== Given information ==

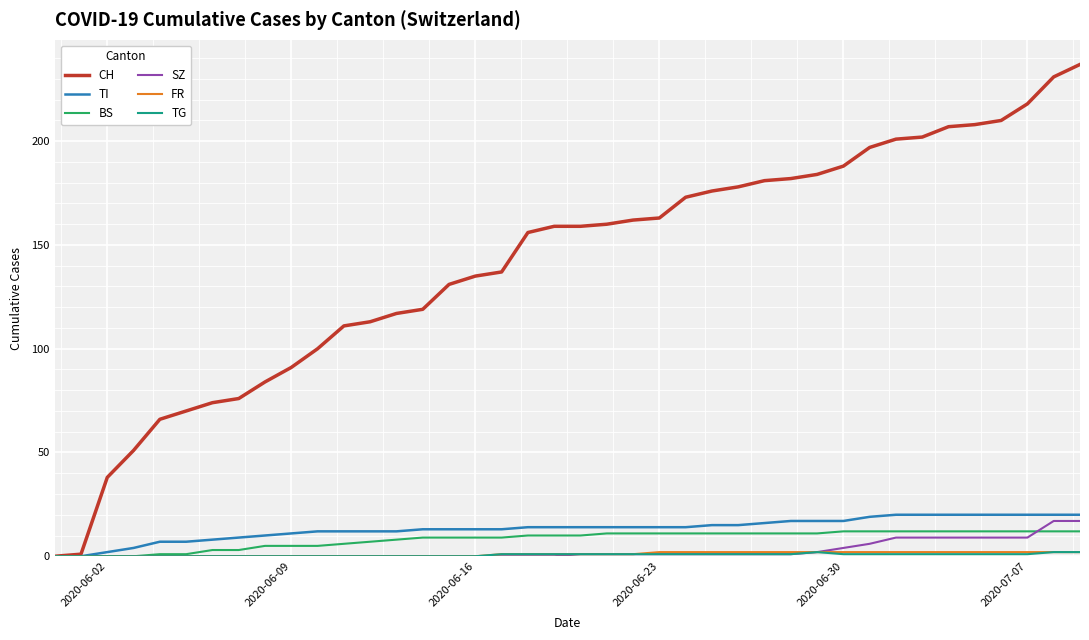

Which series has the largest range (max minus min)?

CH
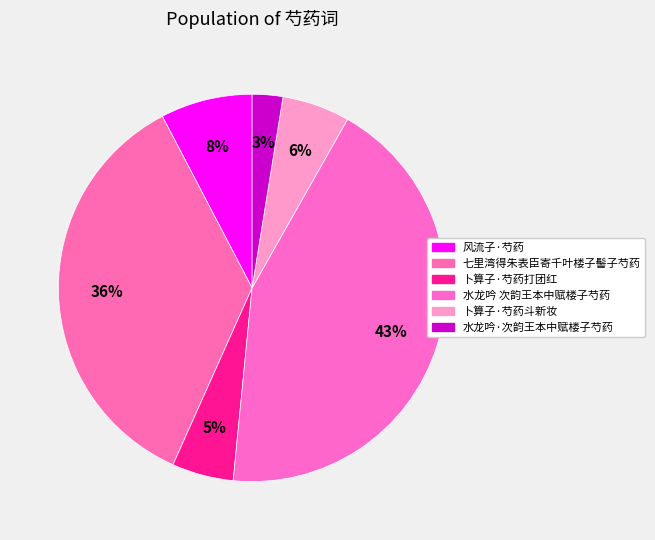

How many slices are in this pie chart?

6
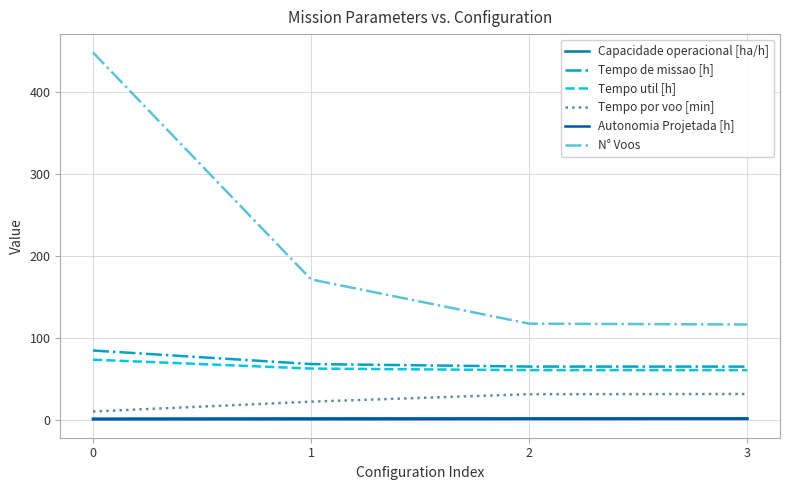

Where is N° Voos nearest to the value 282?

1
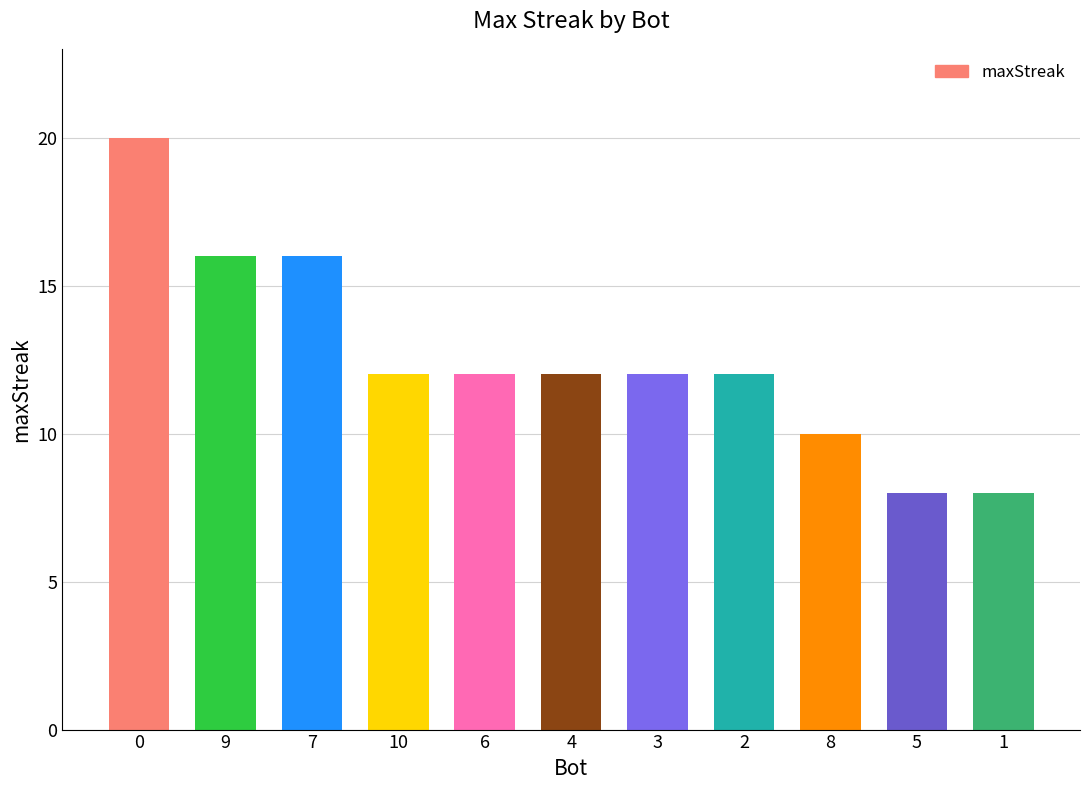

What position from the left is 10?

4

===

» **Task statement**:
Write out the listing again with "pie chart" swapped for "donut chart", changing nothing else. Leave the pictures out.

» **Output below**:
Which series has the largest range (max minus min)?

CH

How many slices are in this donut chart?

6

Where is N° Voos nearest to the value 282?

1

What position from the left is 10?

4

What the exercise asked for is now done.